International adoptions of Romanian children ground to halt after the government banned the practice, under EU pressure. Now its laws on adoption are being criticised as too restrictive.
By Paul Ciocoiu for Southeast European Times in Bucharest – 16/01/07
Prime Minister Calin Popescu Tariceanu made it clear that Romania will invest more money in social services for children awaiting adoption. [Getty Images]
Two members of the European Parliament (EP) are calling for a change in Romania's restrictive adoption laws, only three years after the same laws were enacted at the insistence of the European Commission.
The proposal came from EP members Jean-Marie Cavada and Claire Gibault, both from the centre-right Union for French Democracy. They claim that Romania does not have the financial means to maintain the necessary social services to care for institutionalised children whose adoption process has been prolonged due to entangled bureaucratic and legal procedures.
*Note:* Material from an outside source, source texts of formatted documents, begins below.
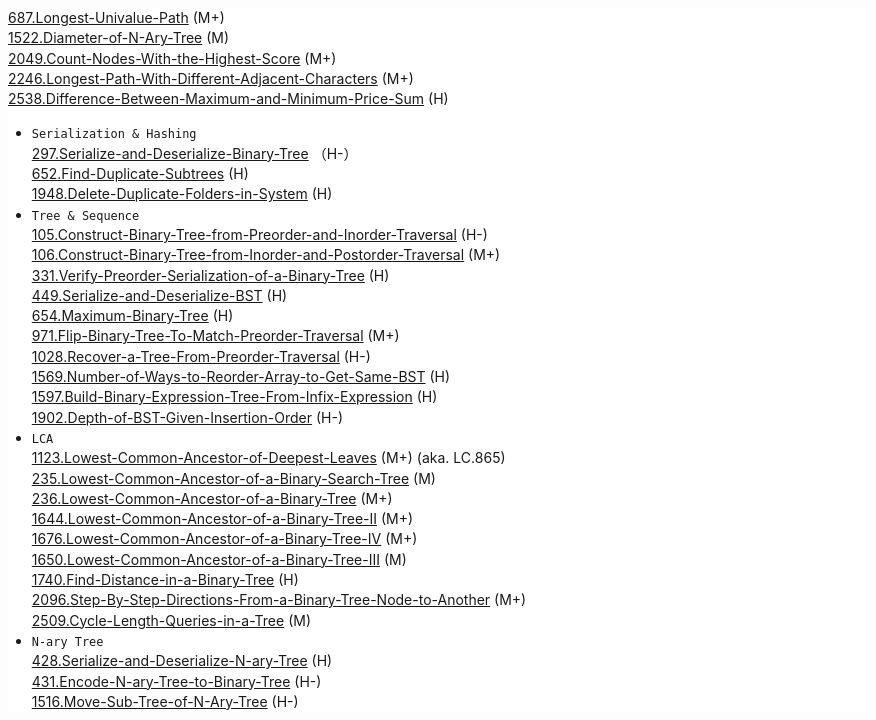 [687.Longest-Univalue-Path](https://github.com/wisdompeak/LeetCode/tree/master/Tree/687.Longest-Univalue-Path) (M+)    
[1522.Diameter-of-N-Ary-Tree](https://github.com/wisdompeak/LeetCode/tree/master/Tree/1522.Diameter-of-N-Ary-Tree) (M)     
[2049.Count-Nodes-With-the-Highest-Score](https://github.com/wisdompeak/LeetCode/tree/master/Tree/2049.Count-Nodes-With-the-Highest-Score) (M+)    
[2246.Longest-Path-With-Different-Adjacent-Characters](https://github.com/wisdompeak/LeetCode/tree/master/Tree/2246.Longest-Path-With-Different-Adjacent-Characters) (M+)     
[2538.Difference-Between-Maximum-and-Minimum-Price-Sum](https://github.com/wisdompeak/LeetCode/tree/master/Tree/2538.Difference-Between-Maximum-and-Minimum-Price-Sum) (H)    
* ``Serialization & Hashing``    
[297.Serialize-and-Deserialize-Binary-Tree](https://github.com/wisdompeak/LeetCode/tree/master/Tree/297.Serialize-and-Deserialize-Binary-Tree) （H-）  
[652.Find-Duplicate-Subtrees](https://github.com/wisdompeak/LeetCode/tree/master/Tree/652.Find-Duplicate-Subtrees) (H)   
[1948.Delete-Duplicate-Folders-in-System](https://github.com/wisdompeak/LeetCode/tree/master/Tree/1948.Delete-Duplicate-Folders-in-System) (H)  
* ``Tree & Sequence``    
[105.Construct-Binary-Tree-from-Preorder-and-Inorder-Traversal](https://github.com/wisdompeak/LeetCode/tree/master/Tree/105.Construct-Binary-Tree-from-Preorder-and-Inorder-Traversal) (H-)  
[106.Construct-Binary-Tree-from-Inorder-and-Postorder-Traversal](https://github.com/wisdompeak/LeetCode/tree/master/Tree/106.Construct-Binary-Tree-from-Inorder-and-Postorder-Traversal) (M+)    
[331.Verify-Preorder-Serialization-of-a-Binary-Tree](https://github.com/wisdompeak/LeetCode/tree/master/Tree/331.Verify-Preorder-Serialization-of-a-Binary-Tree) (H)   
[449.Serialize-and-Deserialize-BST](https://github.com/wisdompeak/LeetCode/tree/master/Tree/449.Serialize-and-Deserialize-BST) (H)   
[654.Maximum-Binary-Tree](https://github.com/wisdompeak/LeetCode/tree/master/Stack/654.Maximum-Binary-Tree) (H)      
[971.Flip-Binary-Tree-To-Match-Preorder-Traversal](https://github.com/wisdompeak/LeetCode/tree/master/Tree/971.Flip-Binary-Tree-To-Match-Preorder-Traversal) (M+)  
[1028.Recover-a-Tree-From-Preorder-Traversal](https://github.com/wisdompeak/LeetCode/tree/master/Tree/1028.Recover-a-Tree-From-Preorder-Traversal) (H-)   
[1569.Number-of-Ways-to-Reorder-Array-to-Get-Same-BST](https://github.com/wisdompeak/LeetCode/tree/master/Tree/1569.Number-of-Ways-to-Reorder-Array-to-Get-Same-BST) (H)  
[1597.Build-Binary-Expression-Tree-From-Infix-Expression](https://github.com/wisdompeak/LeetCode/tree/master/Tree/1597.Build-Binary-Expression-Tree-From-Infix-Expression) (H)  
[1902.Depth-of-BST-Given-Insertion-Order](https://github.com/wisdompeak/LeetCode/tree/master/Tree/1902.Depth-of-BST-Given-Insertion-Order) (H-)  
* ``LCA``    
[1123.Lowest-Common-Ancestor-of-Deepest-Leaves](https://github.com/wisdompeak/LeetCode/tree/master/Tree/1123.Lowest-Common-Ancestor-of-Deepest-Leaves) (M+) (aka. LC.865)   
[235.Lowest-Common-Ancestor-of-a-Binary-Search-Tree](https://github.com/wisdompeak/LeetCode/tree/master/Tree/236.Lowest-Common-Ancestor-of-a-Binary-Tree) (M)     
[236.Lowest-Common-Ancestor-of-a-Binary-Tree](https://github.com/wisdompeak/LeetCode/tree/master/Tree/236.Lowest-Common-Ancestor-of-a-Binary-Tree) (M+)     
[1644.Lowest-Common-Ancestor-of-a-Binary-Tree-II](https://github.com/wisdompeak/LeetCode/tree/master/Tree/1644.Lowest-Common-Ancestor-of-a-Binary-Tree-II) (M+)    
[1676.Lowest-Common-Ancestor-of-a-Binary-Tree-IV](https://github.com/wisdompeak/LeetCode/tree/master/Tree/1676.Lowest-Common-Ancestor-of-a-Binary-Tree-IV) (M+)  
[1650.Lowest-Common-Ancestor-of-a-Binary-Tree-III](https://github.com/wisdompeak/LeetCode/tree/master/Tree/1650.Lowest-Common-Ancestor-of-a-Binary-Tree-III) (M)     
[1740.Find-Distance-in-a-Binary-Tree](https://github.com/wisdompeak/LeetCode/tree/master/Tree/1740.Find-Distance-in-a-Binary-Tree) (H)  
[2096.Step-By-Step-Directions-From-a-Binary-Tree-Node-to-Another](https://github.com/wisdompeak/LeetCode/tree/master/Tree/2096.Step-By-Step-Directions-From-a-Binary-Tree-Node-to-Another) (M+)    
[2509.Cycle-Length-Queries-in-a-Tree](https://github.com/wisdompeak/LeetCode/tree/master/Tree/2509.Cycle-Length-Queries-in-a-Tree) (M)    
* ``N-ary Tree``    
[428.Serialize-and-Deserialize-N-ary-Tree](https://github.com/wisdompeak/LeetCode/tree/master/Tree/428.Serialize-and-Deserialize-N-ary-Tree) (H)  
[431.Encode-N-ary-Tree-to-Binary-Tree](https://github.com/wisdompeak/LeetCode/tree/master/Tree/431.Encode-N-ary-Tree-to-Binary-Tree) (H-)  
[1516.Move-Sub-Tree-of-N-Ary-Tree](https://github.com/wisdompeak/LeetCode/tree/master/Tree/1516.Move-Sub-Tree-of-N-Ary-Tree) (H-)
In the years after the fall of the Ceaucescu regime, some 30,000 Romanian orphans were adopted worldwide. Under EP pressure however, Romania banned international adoptions, except in cases where a family member living abroad requests guardianship.
The EP's rapporteur for Romania at the time, Emma Nicholson, threatened that she would propose suspending accession negotiations unless a ban was imposed. Legislation to that effect was drafted by Romanian and EU adoption policy experts.
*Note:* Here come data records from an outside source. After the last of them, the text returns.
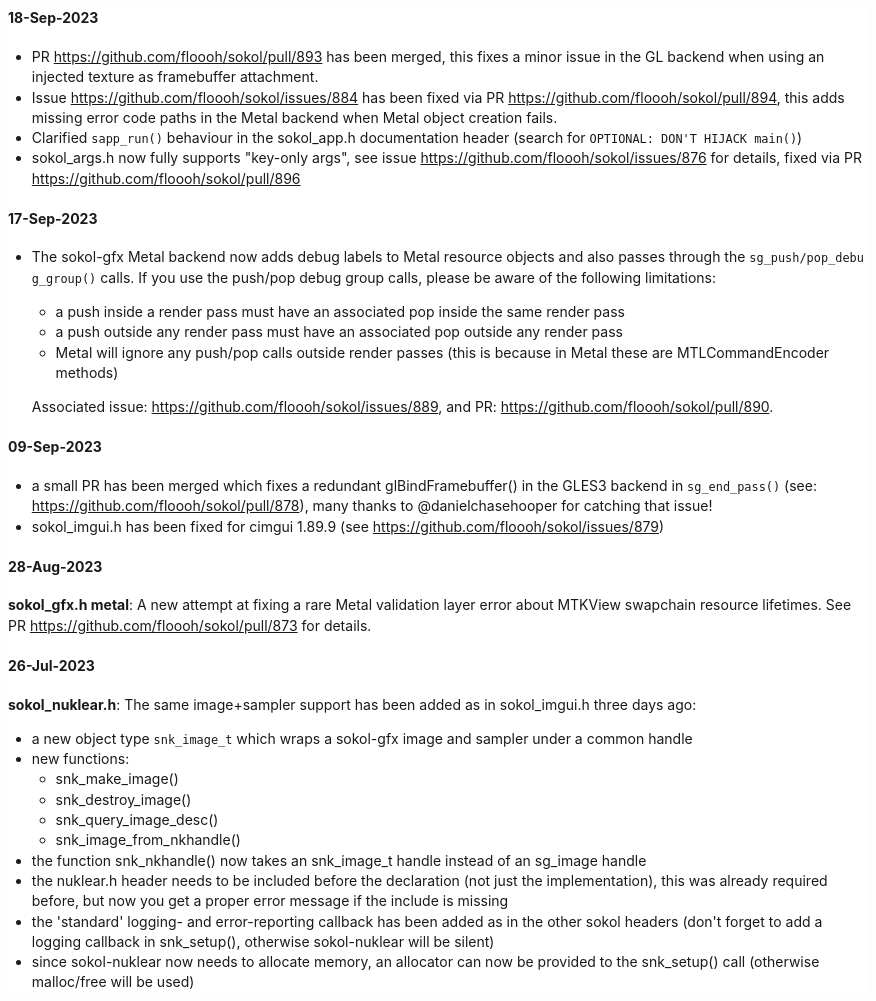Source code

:#### 18-Sep-2023

- PR https://github.com/floooh/sokol/pull/893 has been merged, this fixes a minor issue
  in the GL backend when using an injected texture as framebuffer attachment.
- Issue https://github.com/floooh/sokol/issues/884 has been fixed via PR https://github.com/floooh/sokol/pull/894,
  this adds missing error code paths in the Metal backend when Metal object creation fails.
- Clarified `sapp_run()` behaviour in the sokol_app.h documentation header (search for `OPTIONAL: DON'T HIJACK main()`)
- sokol_args.h now fully supports "key-only args", see issue https://github.com/floooh/sokol/issues/876 for details,
  fixed via PR https://github.com/floooh/sokol/pull/896

#### 17-Sep-2023

- The sokol-gfx Metal backend now adds debug labels to Metal resource objects and
  also passes through the `sg_push/pop_debug_group()` calls. If you use the push/pop
  debug group calls, please be aware of the following limitations:

  - a push inside a render pass must have an associated pop inside the same render pass
  - a push outside any render pass must have an associated pop outside any render pass
  - Metal will ignore any push/pop calls outside render passes (this is because in Metal
    these are MTLCommandEncoder methods)

  Associated issue: https://github.com/floooh/sokol/issues/889, and PR: https://github.com/floooh/sokol/pull/890.

#### 09-Sep-2023

- a small PR has been merged which fixes a redundant glBindFramebuffer() in the GLES3 backend
  in `sg_end_pass()` (see: https://github.com/floooh/sokol/pull/878), many thanks to @danielchasehooper
  for catching that issue!
- sokol_imgui.h has been fixed for cimgui 1.89.9 (see https://github.com/floooh/sokol/issues/879)

#### 28-Aug-2023

**sokol_gfx.h metal**: A new attempt at fixing a rare Metal validation layer
error about MTKView swapchain resource lifetimes. See PR https://github.com/floooh/sokol/pull/873
for details.

#### 26-Jul-2023

**sokol_nuklear.h**: The same image+sampler support has been added as in sokol_imgui.h
three days ago:

- a new object type `snk_image_t` which wraps a sokol-gfx image and sampler
  under a common handle
- new functions:
  - snk_make_image()
  - snk_destroy_image()
  - snk_query_image_desc()
  - snk_image_from_nkhandle()
- the function snk_nkhandle() now takes an snk_image_t handle instead of an sg_image handle
- the nuklear.h header needs to be included before the declaration (not just the implementation),
  this was already required before, but now you get a proper error message if the include is missing
- the 'standard' logging- and error-reporting callback has been added as in the other sokol headers
  (don't forget to add a logging callback in snk_setup(), otherwise sokol-nuklear will be silent)
- since sokol-nuklear now needs to allocate memory, an allocator can now be provided to the
  snk_setup() call (otherwise malloc/free will be used)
Cavada and Gibault say Europe's view of international adoptions has changed, due to a decline in child trafficking. Nicholson, an MP representing Britain, now says the issue is a county's sovereign matter and does not fall under EU competency.
The Romanian media has scorned this new stance. The government, moreover, has made clear that it plans to stick to the policy of banning international adoptions and encouraging domestic adoptions.
Prime Minister Calin Popescu Tariceanu has pledged that the government will invest more money in improving the needed social services. Statistics show that domestic adoptions have been on the rise since the ban went into effect.